**EXERCISE**
Reproduce the passage of the Sobukwe article from "Attempts to answer" to "a young age." word for word.

** Opening DOCUMENT SECTION block **

/ 5 December 2016

Robert Sobukwe’s pan-Africanist dream: An elusive idea that refuses to die

Struggle hero Robert Sobukwe.
Struggle hero Robert Sobukwe.

Is Africa really for Africans? American commissioner to Africa and abolitionist Martin Delany asked this question a century and a half ago following his sojourn in Africa and Europe.

Attempts to answer it spawned pan-Africanism – an idea that refuses to die. This question is asked in memory of South African leader Robert Mangaliso Sobukwe, a doyen of pan-Africanism who died in February 1978.

What became of Sobukwe is a consequence of a myriad of factors, starting from his days at Healdtown Comprehensive School. A speech he made as head boy at the school emphasised cooperation between blacks and whites, demonstrating his sense of awareness of the issue of race at a young age.

** Closing DOCUMENT SECTION block **
** Opening SUPPLIED INFORMATION block **

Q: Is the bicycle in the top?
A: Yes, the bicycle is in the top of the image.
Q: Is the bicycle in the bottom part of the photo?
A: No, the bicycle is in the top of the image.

** Closing SUPPLIED INFORMATION block **

**ANSWER BOX**
Attempts to answer it spawned pan-Africanism – an idea that refuses to die. This question is asked in memory of South African leader Robert Mangaliso Sobukwe, a doyen of pan-Africanism who died in February 1978.

What became of Sobukwe is a consequence of a myriad of factors, starting from his days at Healdtown Comprehensive School. A speech he made as head boy at the school emphasised cooperation between blacks and whites, demonstrating his sense of awareness of the issue of race at a young age.